In how many lines of the records below does the word "suché" appear? Answer with the number alone.

Saved data entries:
○ ○ ○
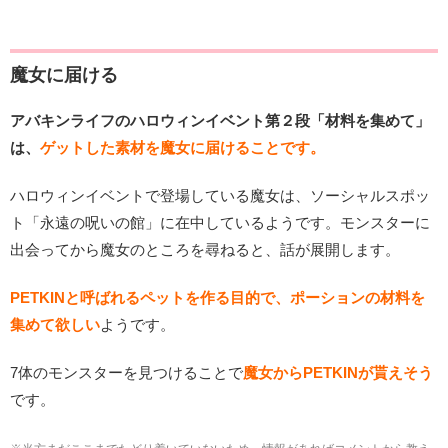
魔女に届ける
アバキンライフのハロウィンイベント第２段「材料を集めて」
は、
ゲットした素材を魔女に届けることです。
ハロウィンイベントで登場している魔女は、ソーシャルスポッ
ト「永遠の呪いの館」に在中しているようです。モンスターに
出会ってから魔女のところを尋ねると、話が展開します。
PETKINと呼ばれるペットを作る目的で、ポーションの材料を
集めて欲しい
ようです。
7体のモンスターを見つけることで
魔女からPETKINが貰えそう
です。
○ ○ ○
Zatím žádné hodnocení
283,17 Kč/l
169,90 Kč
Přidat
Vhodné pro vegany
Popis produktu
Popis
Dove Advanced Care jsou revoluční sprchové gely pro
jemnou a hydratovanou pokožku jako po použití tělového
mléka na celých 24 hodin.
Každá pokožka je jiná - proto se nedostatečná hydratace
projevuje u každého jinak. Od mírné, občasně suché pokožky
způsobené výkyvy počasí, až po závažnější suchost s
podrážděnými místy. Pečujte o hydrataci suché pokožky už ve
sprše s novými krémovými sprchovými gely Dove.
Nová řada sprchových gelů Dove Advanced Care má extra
○ ○ ○
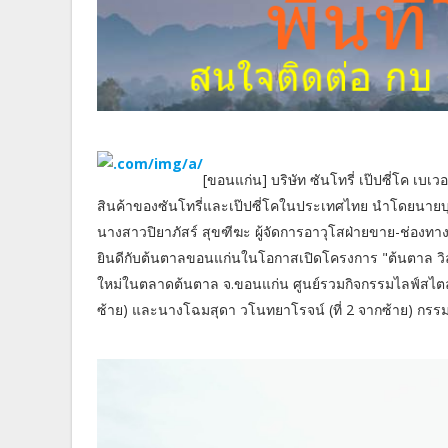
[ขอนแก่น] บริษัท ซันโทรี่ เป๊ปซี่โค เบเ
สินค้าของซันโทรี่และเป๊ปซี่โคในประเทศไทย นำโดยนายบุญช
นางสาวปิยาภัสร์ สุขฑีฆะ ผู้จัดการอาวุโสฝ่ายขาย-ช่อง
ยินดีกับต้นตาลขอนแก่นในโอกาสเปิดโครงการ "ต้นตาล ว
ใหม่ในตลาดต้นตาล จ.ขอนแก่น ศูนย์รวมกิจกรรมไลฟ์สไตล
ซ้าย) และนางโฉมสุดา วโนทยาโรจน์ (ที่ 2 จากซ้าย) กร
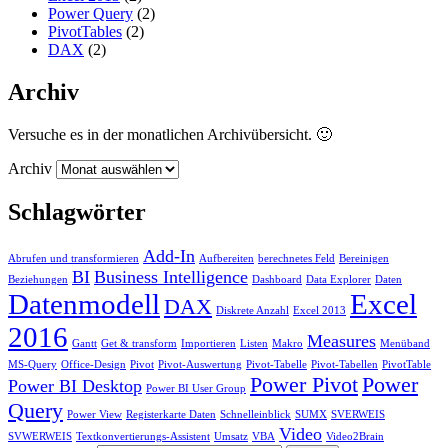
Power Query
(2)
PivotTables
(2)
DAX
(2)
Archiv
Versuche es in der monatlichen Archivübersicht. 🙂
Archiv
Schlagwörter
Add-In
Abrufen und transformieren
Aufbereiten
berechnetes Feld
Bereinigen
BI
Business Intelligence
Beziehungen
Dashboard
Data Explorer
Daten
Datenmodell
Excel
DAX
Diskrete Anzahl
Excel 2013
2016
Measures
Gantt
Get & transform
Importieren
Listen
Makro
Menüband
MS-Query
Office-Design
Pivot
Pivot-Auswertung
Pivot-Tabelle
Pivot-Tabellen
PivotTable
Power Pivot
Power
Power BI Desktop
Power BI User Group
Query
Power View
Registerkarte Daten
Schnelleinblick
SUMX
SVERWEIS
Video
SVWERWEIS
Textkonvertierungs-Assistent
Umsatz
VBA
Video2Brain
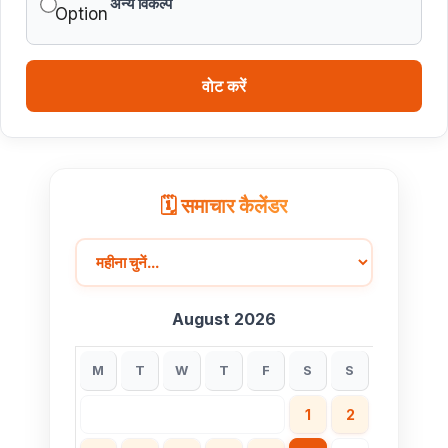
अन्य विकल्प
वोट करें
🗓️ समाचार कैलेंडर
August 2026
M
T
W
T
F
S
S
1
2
○ ○ ○
Response below -
2